JCCNetwork.id- Memasuki awal Mei 2025, Badan Nasional Penanggulangan Bencana (BNPB) mencatat peningkatan kasus kebakaran hutan dan lahan (karhutla) di sejumlah wilayah, terutama Kalimantan Tengah. Berdasarkan data dari Pusat Pengendalian dan Operasi (Pusdalops) BNPB, hingga Sabtu (4/5), telah terjadi 38 kejadian karhutla di provinsi tersebut sejak awal tahun.
Laporan Pusdalops menyebutkan, sebanyak 180 titik panas terdeteksi di wilayah Kalimantan Tengah, dengan total luas lahan terdampak mencapai 25,46 hektare. Dua peristiwa karhutla terbaru terjadi pada Sabtu pekan lalu, masing-masing di Kabupaten Lamandau dengan luas terbakar 0,5 hektare, dan di Kabupaten Kotawaringin Barat seluas 1 hektare.

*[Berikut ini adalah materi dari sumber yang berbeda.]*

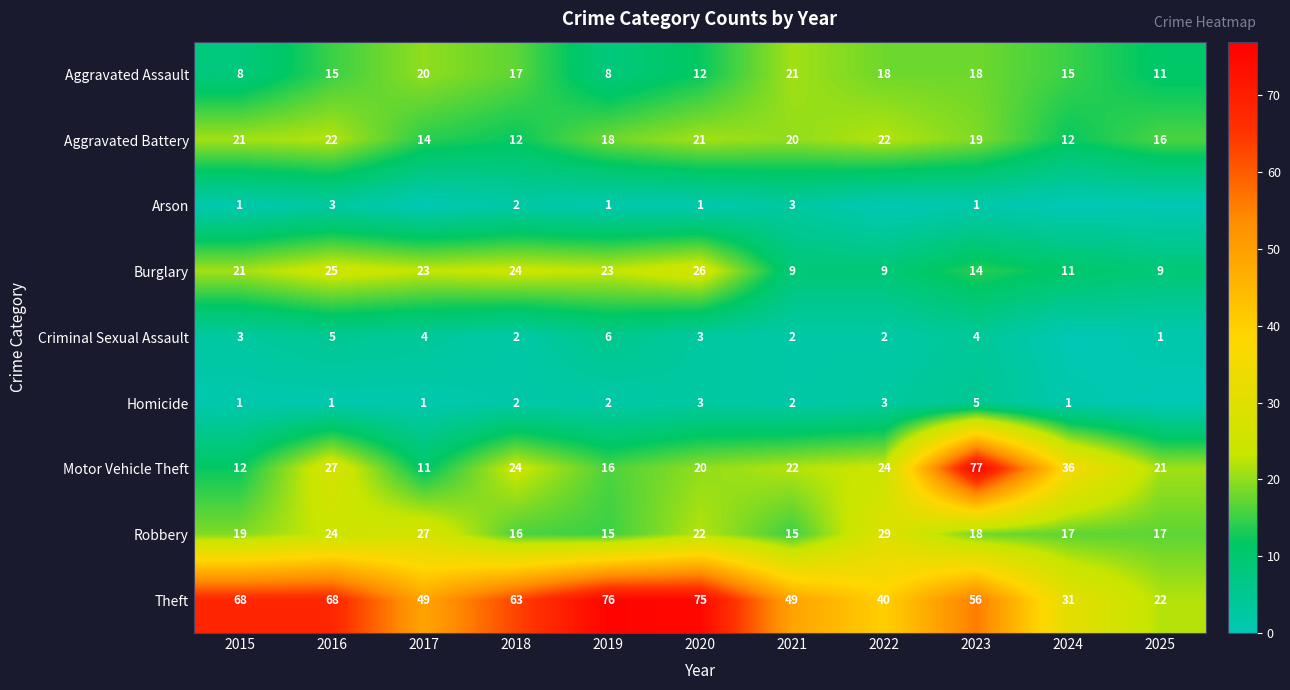

The value of Homicide at 2024 is 1. True or false?

True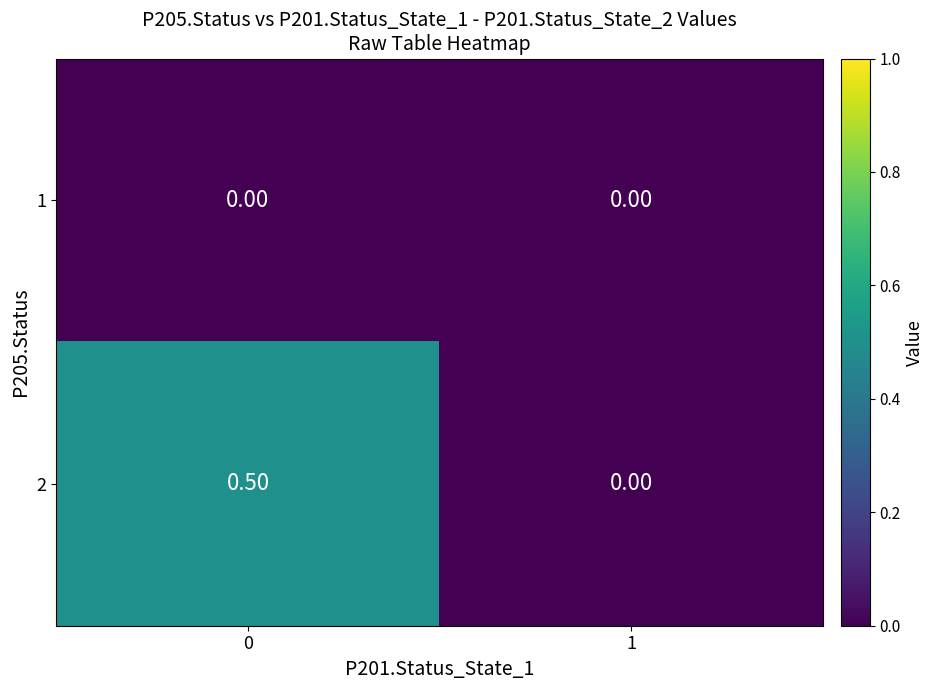

What is the difference between the maximum and minimum values in the 2 series?

0.5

“Pemadaman telah dilakukan sejak awal kemunculan titik api dan saat ini kedua lokasi telah dinyatakan padam,” kata Kepala Pusat Data, Informasi dan Komunikasi Kebencanaan BNPB Abdul Muhari dalam keterangan di Jakarta, Senin (5/5).

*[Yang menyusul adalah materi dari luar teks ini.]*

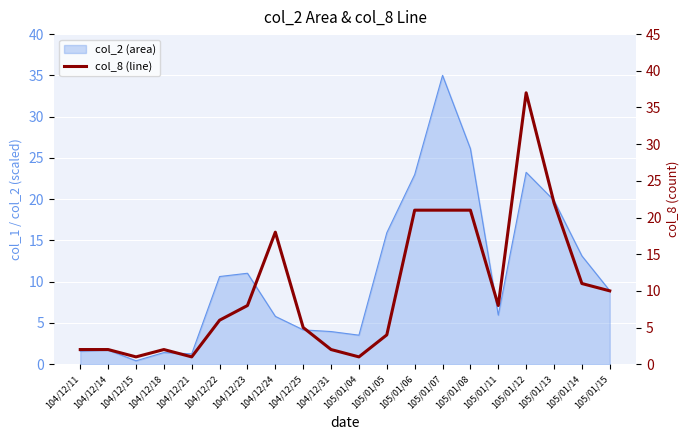

At which label does the data first exceed 8?

104/12/24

Menanggapi peningkatan potensi karhutla menjelang musim kemarau, BNPB mengimbau pemerintah daerah untuk meningkatkan kesiapsiagaan, terutama di wilayah-wilayah yang tergolong rawan. Terdapat enam provinsi prioritas yang menjadi perhatian utama BNPB, yakni Kalimantan Tengah, Kalimantan Barat, Kalimantan Selatan, Sumatera Selatan, Jambi, dan Riau.

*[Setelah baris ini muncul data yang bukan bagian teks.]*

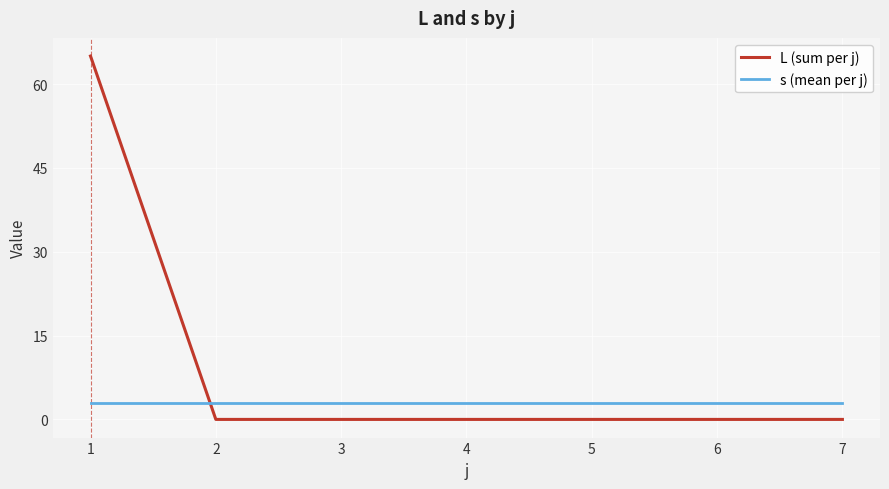

Which series changed the most between 1 and 6?

L (sum per j)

Selain itu, Kalimantan Timur juga masuk dalam pengawasan khusus BNPB. Provinsi tersebut mendapat perlakuan penanganan khusus mengingat posisinya sebagai lokasi pembangunan Ibu Kota Negara (IKN) Nusantara yang baru.
“Serta satu provinsi dengan penanganan khusus, yakni Kalimantan Timur (Kaltim),” tandas Abdul.
BNPB mengingatkan bahwa antisipasi dini dan koordinasi lintas sektor diperlukan untuk mencegah karhutla semakin meluas. Pemerintah daerah diminta untuk segera mengaktifkan satuan tugas kebakaran hutan dan lahan, serta meningkatkan sosialisasi kepada masyarakat mengenai bahaya membuka lahan dengan cara membakar.